**Extracted text:**
_____

# Clone disc to upgrade-will it work?



## Acropora (Jan 16, 2008)

Upgrading a S3 stock 250gb drive to a 1tb. My computer tech want to just clone the drive bit for bit. Will this work?


----------



## dwit (May 5, 2004)

What is *known* to work is to just use winmfs>mfscopy found at mfslive.org.

If one can open and connect drives to a pc, it is simple for a layman. Maybe save yourself $75/hr.


----------



## Acropora (Jan 16, 2008)

Thanks. Yes I'm going to make a complete idiots guide to upgrading with pix for folks like me. I hear cloning will work but you need to do more to have the tivo recognize the extra space.


----------



## lessd (Jan 23, 2005)

Acropora said:


> Thanks. Yes I'm going to make a complete idiots guide to upgrading with pix for folks like me. I hear cloning will work but you need to do more to have the tivo recognize the extra space.


Norton Ghost will not work, never has to my knowledge, I don't think any clone program will work, but with free TiVo disk copy software available, why fool around with anything else.


----------



## ciper (Nov 4, 2004)

Acropora said:


> Upgrading a S3 stock 250gb drive to a 1tb. My computer tech want to just clone the drive bit for bit. Will this work?


If he means using DD, sure it will work. You will end up with 250gb worth of recording space. You still need an MFSadd done.

IIRC this is called the bumwine method?


----------

_____

**Entries supplied:**

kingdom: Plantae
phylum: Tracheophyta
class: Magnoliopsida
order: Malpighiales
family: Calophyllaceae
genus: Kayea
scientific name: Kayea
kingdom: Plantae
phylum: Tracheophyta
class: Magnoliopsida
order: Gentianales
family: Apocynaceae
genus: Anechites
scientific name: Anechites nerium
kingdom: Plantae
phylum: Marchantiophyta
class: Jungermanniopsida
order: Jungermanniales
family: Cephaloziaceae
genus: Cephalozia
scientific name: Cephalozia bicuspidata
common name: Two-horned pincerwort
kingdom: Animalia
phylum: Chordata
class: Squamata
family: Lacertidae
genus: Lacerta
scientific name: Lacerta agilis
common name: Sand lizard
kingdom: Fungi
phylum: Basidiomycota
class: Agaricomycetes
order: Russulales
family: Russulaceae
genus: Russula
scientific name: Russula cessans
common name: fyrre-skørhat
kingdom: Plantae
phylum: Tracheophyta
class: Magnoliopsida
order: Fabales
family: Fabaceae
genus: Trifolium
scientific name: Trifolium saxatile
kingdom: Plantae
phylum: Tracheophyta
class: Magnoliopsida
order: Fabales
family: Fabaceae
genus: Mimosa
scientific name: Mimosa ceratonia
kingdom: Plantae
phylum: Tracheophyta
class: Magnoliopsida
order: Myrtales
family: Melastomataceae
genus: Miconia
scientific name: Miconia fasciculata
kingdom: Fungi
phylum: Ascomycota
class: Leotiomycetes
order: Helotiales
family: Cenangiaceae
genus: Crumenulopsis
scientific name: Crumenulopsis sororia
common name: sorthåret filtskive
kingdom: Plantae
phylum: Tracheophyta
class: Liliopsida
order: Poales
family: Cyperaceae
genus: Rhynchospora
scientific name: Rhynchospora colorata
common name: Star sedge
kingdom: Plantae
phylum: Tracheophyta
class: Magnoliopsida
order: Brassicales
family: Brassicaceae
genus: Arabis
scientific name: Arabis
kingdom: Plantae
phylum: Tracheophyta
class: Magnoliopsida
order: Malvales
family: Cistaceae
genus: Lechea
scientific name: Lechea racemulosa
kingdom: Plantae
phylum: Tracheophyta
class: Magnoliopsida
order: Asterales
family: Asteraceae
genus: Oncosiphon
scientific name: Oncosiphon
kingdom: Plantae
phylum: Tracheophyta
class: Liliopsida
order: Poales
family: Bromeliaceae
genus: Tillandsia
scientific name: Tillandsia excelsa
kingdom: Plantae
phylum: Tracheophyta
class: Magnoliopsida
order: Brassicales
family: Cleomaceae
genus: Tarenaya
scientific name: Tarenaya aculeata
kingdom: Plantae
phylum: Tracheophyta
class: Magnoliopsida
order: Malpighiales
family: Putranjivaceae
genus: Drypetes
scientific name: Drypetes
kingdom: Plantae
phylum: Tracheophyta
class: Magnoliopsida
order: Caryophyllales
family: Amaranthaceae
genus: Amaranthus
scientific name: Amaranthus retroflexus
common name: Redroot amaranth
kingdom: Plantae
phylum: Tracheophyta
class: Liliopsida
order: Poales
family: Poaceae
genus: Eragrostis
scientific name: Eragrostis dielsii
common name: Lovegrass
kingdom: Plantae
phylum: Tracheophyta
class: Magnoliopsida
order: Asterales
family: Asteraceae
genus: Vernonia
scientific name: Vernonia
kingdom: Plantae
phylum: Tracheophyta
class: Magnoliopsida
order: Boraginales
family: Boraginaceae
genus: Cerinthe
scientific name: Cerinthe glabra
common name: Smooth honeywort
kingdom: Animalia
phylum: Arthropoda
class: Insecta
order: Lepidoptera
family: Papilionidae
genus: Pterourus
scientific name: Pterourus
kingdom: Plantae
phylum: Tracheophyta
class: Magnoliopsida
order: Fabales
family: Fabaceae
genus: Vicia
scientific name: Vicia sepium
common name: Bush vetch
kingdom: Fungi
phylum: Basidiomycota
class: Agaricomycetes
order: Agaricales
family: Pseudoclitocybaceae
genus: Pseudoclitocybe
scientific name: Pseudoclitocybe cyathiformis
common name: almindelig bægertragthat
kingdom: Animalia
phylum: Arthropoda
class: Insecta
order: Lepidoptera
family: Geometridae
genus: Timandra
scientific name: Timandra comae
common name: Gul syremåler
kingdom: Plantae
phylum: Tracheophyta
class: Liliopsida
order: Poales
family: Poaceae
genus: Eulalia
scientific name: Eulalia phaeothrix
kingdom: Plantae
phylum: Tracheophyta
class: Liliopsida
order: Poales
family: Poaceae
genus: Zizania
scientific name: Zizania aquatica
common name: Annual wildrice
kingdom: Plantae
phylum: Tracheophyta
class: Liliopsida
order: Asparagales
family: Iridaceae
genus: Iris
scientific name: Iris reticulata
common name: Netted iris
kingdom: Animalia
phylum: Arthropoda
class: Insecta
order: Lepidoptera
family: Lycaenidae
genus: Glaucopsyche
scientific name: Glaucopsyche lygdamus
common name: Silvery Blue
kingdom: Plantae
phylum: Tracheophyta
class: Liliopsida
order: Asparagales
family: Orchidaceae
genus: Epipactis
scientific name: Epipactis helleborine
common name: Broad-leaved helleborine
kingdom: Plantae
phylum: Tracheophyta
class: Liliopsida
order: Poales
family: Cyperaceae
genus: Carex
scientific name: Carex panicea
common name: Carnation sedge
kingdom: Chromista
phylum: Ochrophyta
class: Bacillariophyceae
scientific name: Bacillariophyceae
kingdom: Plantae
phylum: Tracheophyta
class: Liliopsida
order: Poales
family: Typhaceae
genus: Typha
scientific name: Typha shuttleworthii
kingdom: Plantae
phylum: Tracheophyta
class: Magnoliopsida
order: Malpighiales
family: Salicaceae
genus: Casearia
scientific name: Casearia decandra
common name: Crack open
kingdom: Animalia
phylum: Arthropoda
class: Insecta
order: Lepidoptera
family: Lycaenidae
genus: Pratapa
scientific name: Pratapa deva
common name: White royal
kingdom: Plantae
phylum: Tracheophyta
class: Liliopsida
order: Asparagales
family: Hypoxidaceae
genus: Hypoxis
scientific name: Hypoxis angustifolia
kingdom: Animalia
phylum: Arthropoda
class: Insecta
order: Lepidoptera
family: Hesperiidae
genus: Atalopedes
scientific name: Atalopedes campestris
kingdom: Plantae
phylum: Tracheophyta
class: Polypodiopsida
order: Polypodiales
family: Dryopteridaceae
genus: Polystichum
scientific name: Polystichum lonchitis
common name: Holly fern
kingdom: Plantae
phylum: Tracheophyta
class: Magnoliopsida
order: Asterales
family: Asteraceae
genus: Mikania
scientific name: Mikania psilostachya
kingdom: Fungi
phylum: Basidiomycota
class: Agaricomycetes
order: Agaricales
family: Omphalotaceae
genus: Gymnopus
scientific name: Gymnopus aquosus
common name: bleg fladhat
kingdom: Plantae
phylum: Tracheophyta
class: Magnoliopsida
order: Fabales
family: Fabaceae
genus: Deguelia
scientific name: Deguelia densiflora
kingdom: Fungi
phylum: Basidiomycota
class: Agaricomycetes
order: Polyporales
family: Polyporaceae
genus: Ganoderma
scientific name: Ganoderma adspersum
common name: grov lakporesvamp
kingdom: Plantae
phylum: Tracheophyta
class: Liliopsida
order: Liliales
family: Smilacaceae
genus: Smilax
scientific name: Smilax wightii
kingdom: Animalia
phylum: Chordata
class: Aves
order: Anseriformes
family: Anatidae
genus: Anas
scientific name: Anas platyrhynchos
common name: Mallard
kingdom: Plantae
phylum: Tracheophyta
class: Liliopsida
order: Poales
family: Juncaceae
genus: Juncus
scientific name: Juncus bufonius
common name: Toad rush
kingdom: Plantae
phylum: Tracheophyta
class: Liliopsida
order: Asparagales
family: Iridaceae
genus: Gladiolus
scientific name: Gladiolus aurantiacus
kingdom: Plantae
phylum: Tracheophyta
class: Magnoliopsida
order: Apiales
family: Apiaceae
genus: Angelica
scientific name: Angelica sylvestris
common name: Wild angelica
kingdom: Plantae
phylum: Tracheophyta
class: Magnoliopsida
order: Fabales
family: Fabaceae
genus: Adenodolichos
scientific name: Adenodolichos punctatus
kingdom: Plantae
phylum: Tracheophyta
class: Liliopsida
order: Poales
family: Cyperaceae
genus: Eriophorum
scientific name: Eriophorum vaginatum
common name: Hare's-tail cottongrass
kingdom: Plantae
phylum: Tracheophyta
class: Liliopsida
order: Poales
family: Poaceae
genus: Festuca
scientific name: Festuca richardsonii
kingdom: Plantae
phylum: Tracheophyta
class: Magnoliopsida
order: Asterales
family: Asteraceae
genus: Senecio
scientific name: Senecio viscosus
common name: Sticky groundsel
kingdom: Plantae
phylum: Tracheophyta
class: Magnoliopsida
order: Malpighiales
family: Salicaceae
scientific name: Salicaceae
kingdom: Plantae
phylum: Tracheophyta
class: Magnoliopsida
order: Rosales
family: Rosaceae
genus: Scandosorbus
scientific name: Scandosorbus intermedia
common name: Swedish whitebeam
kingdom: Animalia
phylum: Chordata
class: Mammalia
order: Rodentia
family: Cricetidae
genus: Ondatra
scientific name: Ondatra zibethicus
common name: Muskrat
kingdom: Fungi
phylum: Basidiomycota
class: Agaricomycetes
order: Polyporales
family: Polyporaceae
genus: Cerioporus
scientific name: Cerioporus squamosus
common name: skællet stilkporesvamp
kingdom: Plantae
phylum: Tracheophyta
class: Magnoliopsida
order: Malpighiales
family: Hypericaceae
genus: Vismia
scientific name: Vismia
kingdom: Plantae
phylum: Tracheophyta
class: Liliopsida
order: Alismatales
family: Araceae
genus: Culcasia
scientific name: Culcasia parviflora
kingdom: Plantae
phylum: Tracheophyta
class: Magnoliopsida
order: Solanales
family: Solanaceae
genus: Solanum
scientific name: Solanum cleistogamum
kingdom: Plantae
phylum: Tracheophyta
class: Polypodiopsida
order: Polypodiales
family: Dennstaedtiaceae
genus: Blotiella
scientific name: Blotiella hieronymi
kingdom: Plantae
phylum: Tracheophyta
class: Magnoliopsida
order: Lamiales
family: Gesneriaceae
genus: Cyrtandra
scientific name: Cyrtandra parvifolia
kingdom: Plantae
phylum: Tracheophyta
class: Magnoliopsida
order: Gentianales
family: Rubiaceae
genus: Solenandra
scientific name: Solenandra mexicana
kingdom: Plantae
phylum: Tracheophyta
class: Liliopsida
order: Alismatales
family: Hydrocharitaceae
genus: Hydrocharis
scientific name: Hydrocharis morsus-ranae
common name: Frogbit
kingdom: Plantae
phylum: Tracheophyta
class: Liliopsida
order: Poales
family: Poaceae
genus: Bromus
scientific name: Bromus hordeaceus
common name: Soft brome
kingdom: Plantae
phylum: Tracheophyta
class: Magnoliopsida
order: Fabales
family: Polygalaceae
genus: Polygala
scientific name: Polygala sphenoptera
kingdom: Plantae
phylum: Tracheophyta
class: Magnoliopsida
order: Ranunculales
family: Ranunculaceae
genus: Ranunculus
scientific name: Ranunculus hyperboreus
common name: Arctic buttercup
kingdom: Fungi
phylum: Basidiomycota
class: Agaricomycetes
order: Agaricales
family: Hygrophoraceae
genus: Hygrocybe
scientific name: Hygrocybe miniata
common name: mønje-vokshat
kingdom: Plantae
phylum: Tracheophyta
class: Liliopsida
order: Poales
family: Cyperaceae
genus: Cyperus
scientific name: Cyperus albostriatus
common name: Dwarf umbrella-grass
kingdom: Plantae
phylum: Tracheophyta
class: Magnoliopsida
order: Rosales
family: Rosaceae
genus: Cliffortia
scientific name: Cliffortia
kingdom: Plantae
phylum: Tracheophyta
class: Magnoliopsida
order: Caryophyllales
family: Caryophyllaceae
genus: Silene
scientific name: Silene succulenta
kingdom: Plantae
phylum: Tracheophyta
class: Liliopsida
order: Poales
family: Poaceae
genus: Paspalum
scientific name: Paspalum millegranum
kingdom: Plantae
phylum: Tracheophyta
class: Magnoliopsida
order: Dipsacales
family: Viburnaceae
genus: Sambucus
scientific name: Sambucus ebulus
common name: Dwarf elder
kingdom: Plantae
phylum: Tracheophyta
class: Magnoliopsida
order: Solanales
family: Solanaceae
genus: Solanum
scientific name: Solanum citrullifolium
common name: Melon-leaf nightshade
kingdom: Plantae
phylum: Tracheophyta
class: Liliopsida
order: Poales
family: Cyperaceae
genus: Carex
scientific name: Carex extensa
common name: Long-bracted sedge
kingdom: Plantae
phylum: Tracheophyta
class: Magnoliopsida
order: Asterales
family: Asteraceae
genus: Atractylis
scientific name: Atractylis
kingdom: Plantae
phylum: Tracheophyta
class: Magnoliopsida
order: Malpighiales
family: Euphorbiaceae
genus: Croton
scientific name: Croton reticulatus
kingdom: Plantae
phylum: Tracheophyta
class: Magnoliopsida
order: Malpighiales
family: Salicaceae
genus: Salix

_____

**Task set:**
**1.** Translate this sentence from the drive upgrade thread into Spanish: "You will end up with 250gb worth of recording space."
**2.** In the drive upgrade thread, transcribe the part that opens with the words containing "Norton Ghost will" and closes with "with anything else.".
The rows have no connection to the thread.

**Answers given:**
**1.** Terminarás con 250gb de espacio de grabación.

**2.**
Norton Ghost will not work, never has to my knowledge, I don't think any clone program will work, but with free TiVo disk copy software available, why fool around with anything else.